Yahoo, that early pioneer of Web search, email and Web services that has seen competitors such as Google, Amazon, Facebook and LinkedIn zip right by it for too long, is slipping slowly but surely under the waves.
While the company has been for sale for months, either in parts or as a whole, there doesn’t yet seem to be a deep-pockets savior out there who wants to salvage it before it sinks. July 18 was set as yet another deadline for bids.
The Sunnyvale, Calif.-based company on July 18 did manage to beat Wall Street’s rather modest expectations for revenue in the April-June quarter, but that’s only a relative victory. After deducting commissions to its partners for paid business, Yahoo reported its Q2 2016 revenue dropped 19 percent from a year earlier, while its net loss widened to a whopping $440 million from $99 million last quarter.
Big Write-Down on Tumblr Properties
Overall revenue was $1.3 billion, up 5 percent year over year, which was in line with analysts’ expectations. However, a $482 million write-down on its Tumblr blog network—a product that never succeeded for Yahoo after the company acquired it for $1.1 billion in May 2013—played into that total.
Yahoo already had lessened Tumblr’s perceived value a while back by $230 million; these indicators show Tumblr’s value has tumbled by 65 percent in three years.
CEO Marissa Mayer has been cutting spending and staff at the company during her entire four-year tenure, and the moves have not quelled the bottom-line slippage. Yahoo had about 11,000 employees when she came on board from Google in summer 2012; the company now employs about 8,800 people.
Mayer avoided talking about a possible sale on a conference call to analysts, investors and journalists.
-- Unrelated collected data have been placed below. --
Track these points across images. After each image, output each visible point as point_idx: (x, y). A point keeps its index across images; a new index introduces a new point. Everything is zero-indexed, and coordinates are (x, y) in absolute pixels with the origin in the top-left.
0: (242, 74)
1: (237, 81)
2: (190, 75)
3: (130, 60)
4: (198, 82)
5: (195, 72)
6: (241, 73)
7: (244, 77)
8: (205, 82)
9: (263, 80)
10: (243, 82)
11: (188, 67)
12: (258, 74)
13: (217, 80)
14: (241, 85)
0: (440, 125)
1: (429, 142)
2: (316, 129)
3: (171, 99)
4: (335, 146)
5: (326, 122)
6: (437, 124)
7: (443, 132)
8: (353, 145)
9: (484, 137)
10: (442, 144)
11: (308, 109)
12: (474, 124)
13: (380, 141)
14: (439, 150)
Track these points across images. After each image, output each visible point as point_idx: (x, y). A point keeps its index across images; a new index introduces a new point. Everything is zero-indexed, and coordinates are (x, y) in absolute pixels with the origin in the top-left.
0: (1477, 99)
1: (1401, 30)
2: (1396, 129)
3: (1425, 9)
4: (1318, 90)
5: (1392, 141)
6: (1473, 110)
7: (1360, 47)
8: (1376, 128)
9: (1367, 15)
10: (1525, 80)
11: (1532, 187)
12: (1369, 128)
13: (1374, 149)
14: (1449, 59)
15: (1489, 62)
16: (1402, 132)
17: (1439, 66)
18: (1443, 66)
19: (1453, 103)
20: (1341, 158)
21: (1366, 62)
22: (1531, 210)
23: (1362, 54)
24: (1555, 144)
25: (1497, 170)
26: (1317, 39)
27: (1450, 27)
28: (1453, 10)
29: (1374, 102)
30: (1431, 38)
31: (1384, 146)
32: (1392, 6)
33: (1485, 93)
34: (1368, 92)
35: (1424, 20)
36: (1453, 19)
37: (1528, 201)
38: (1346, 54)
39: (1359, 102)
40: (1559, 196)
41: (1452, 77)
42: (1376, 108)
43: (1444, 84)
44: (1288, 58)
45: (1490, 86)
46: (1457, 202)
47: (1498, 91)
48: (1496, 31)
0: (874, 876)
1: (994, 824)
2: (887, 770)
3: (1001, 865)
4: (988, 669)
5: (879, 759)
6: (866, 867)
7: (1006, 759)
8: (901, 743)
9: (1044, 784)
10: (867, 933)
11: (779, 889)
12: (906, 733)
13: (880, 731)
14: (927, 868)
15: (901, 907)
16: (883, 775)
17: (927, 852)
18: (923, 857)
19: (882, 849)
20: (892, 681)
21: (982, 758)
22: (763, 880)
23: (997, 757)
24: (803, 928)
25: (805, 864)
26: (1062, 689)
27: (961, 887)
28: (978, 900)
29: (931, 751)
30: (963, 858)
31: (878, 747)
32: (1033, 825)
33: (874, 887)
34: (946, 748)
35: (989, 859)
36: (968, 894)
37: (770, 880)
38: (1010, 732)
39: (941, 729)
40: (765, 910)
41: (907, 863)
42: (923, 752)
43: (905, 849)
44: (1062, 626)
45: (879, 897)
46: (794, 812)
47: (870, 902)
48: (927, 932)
She did say the company is evaluating bids for individual divisions but added that the company would have no announcement that day.
Auction of Businesses Still On
Yahoo’s board launched an auction of its core business in February after it put aside plans to spin off its stake in Chinese e-commerce giant Alibaba Group Holding Ltd. That $30 billion part of the Chinese retail giant was a deal engineered by co-founder Jerry Yang a decade ago and today serves as one of Yahoo’s biggest assets.
The company also owns a major stake in independently traded Yahoo Japan. In total, the company’s Asian assets total nearly $40 billion.
The first bids for Yahoo’s core internet business were due April 11. The latest deadline was July 18; it’s possible that some news of a sale may come soon.
Verizon Communications, the telecom company that owns AOL, has been seen by analysts as the leading contender. AT&T also is a potential buyer. Time Inc. dropped out of the process in April.
Buffett Perhaps in the Mix?
Said to also be in the running is a group led by Quicken Loans founder Dan Gilbert, who has the backing of billionaire investor Warren Buffett. Some private equity firms that specialize in buying troubled companies are also thought to be in the running.
Yahoo was forced to add a sale proponent, Jeffrey Smith of Starboard Value LLP, and three of his allies to its 11-member board. As a result, Yahoo’s stock has climbed 14 percent so far this year, because investors are betting a deal will get done and that they will get a decent return from the sale.
Yahoo shares improved by 22 cents in after-hours trading July 18 after closing at $37.95.